Get the Support You Need from the Doulas at Happy Family After

The early days of parenthood are often described as beautiful, overwhelming, and exhausting all at once. Having the right support in place does not remove those feelings, but it can make them easier to move through.

The peace of mind that comes from knowing someone is in your corner at all times during childbirth and recovery, supporting and advising, but never judging is why so many families choose the doulas at Happy Family After. We honor your choices and help you figure out what’s right for you and your baby.

With a combination of in-person visits, calls, texts, emails, overnight stays, we’re here for you. If you are in your third trimester and starting to think ahead, this is the right time to explore what postpartum support could look like for your family.

 

FAQs About Preparing for Childbirth, Labor & Delivery

What should be included in a birth plan?

A birth plan should outline your preferences for labor, delivery, pain management, newborn procedures, and immediate postpartum care. It’s also helpful to include backup preferences in case labor doesn’t go as expected, such as your wishes regarding induction, cesarean birth, or medical interventions. Sharing your birth plan with your provider, support person, and birth doula can help ensure everyone understands what’s most important to you.

What’s the difference between a birth doula and a postpartum doula?

A birth doula supports you during pregnancy, labor, and delivery by providing education, advocacy, and continuous emotional and physical support throughout the birth process.

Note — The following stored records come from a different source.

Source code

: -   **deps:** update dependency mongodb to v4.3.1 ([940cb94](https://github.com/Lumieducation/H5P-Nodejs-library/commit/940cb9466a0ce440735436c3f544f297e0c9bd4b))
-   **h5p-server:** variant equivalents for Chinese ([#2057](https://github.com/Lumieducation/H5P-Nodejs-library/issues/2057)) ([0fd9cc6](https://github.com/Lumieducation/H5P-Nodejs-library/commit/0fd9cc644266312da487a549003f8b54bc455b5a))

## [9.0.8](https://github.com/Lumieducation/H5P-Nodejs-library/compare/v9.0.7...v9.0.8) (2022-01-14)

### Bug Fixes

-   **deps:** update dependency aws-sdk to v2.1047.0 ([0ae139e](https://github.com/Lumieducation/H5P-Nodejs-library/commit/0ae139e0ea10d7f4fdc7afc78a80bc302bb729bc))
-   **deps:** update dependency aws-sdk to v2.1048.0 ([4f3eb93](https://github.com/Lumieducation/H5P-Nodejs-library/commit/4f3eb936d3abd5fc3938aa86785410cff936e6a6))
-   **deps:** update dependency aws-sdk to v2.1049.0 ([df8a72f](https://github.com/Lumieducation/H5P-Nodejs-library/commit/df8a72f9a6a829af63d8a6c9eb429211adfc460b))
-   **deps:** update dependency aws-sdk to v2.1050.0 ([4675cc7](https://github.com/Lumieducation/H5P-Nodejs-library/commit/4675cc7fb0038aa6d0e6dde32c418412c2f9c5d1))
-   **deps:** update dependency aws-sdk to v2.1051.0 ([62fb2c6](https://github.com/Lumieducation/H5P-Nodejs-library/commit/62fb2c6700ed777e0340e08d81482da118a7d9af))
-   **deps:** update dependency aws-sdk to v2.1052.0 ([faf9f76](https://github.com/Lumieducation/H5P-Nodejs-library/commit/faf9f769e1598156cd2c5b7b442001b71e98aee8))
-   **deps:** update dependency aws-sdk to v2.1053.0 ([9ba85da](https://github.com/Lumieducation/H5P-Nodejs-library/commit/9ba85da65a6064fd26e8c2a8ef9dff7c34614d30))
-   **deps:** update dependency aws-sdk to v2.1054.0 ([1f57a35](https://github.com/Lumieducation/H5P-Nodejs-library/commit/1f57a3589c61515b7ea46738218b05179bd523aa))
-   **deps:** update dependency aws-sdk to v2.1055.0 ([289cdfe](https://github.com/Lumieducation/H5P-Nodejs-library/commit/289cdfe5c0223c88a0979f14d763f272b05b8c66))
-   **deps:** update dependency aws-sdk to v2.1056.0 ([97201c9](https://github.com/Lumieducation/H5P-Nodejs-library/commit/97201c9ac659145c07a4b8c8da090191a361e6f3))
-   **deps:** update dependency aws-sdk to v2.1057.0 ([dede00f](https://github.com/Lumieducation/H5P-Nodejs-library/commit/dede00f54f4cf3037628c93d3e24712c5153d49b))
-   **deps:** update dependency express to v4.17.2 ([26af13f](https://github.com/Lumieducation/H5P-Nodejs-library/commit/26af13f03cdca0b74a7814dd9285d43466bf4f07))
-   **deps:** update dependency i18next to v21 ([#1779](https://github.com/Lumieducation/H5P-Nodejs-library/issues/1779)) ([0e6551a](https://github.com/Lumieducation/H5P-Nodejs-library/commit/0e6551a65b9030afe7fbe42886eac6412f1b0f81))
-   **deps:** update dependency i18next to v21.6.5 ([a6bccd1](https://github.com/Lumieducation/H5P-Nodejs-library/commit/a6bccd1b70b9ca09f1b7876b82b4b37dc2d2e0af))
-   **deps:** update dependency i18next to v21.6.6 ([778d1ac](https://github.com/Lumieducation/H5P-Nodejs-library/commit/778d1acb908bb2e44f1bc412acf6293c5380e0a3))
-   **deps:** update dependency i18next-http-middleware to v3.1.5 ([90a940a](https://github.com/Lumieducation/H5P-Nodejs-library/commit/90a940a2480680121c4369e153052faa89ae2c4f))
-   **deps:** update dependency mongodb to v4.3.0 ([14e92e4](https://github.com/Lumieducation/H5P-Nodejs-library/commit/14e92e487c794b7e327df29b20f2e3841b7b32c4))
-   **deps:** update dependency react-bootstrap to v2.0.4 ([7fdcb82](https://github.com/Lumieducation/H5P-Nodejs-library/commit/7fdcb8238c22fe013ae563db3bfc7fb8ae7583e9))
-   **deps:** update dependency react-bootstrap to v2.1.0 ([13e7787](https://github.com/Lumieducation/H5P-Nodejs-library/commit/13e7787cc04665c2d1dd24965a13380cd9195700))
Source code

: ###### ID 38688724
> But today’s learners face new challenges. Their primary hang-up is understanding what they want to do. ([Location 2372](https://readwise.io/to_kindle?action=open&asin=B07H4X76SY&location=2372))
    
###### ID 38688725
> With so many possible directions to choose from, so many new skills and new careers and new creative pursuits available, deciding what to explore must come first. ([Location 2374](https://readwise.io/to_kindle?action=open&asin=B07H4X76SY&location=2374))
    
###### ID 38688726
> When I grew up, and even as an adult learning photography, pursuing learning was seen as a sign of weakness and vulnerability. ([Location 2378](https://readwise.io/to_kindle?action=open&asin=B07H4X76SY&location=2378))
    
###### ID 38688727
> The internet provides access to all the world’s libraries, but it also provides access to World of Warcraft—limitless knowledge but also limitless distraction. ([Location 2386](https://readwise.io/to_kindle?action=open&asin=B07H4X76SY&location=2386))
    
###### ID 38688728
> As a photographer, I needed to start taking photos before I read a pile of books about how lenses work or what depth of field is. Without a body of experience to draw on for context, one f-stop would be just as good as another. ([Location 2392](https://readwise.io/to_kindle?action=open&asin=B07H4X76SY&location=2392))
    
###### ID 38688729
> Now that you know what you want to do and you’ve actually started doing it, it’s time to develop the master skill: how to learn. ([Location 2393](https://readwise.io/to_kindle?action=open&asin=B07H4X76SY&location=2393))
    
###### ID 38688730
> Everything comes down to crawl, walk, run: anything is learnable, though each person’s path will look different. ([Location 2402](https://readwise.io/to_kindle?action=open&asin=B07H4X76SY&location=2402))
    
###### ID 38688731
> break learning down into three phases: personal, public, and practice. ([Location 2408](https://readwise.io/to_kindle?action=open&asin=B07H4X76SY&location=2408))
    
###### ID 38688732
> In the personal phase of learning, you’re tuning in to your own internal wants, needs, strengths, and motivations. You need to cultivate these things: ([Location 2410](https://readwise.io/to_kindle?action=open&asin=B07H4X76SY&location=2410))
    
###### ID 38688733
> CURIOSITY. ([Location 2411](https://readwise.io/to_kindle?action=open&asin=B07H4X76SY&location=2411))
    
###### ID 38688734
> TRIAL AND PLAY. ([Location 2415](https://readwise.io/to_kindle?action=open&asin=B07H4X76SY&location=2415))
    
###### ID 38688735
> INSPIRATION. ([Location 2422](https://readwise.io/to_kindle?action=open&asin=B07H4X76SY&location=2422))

A postpartum doula provides care after your baby is born, helping with newborn care, feeding support, recovery, sleep, household tasks, and the transition into parenthood. Many families choose to work with both to receive support before, during, and after childbirth.

What does a postpartum doula do during the first few weeks after birth?

A postpartum doula provides newborn care guidance, feeding support, emotional reassurance, overnight assistance, and practical household help so parents can focus on recovery, bonding, and adjusting to life with a new baby.

When should I hire a postpartum doula during pregnancy?

Most families begin researching postpartum doulas during the second or third trimester and book care before their baby arrives. Booking early provides more scheduling flexibility and ensures support is available when you need it most.

Can I use Carrot, Maven, or Progyny benefits for postpartum doula services?

Many employer-sponsored family-building and parenting benefits programs may reimburse eligible postpartum doula services. Coverage varies by plan, but working with a provider experienced in these programs can help simplify the reimbursement process.

Is hiring a postpartum doula worth it for first-time parents?

Many first-time parents find that a postpartum doula provides invaluable support during the transition home with a newborn. A postpartum doula offers evidence-based guidance on feeding, sleep, newborn care, and recovery while also providing emotional support and practical help around the house. Having an experienced professional available can reduce anxiety, increase confidence, and help parents get the rest they need during the early weeks after birth.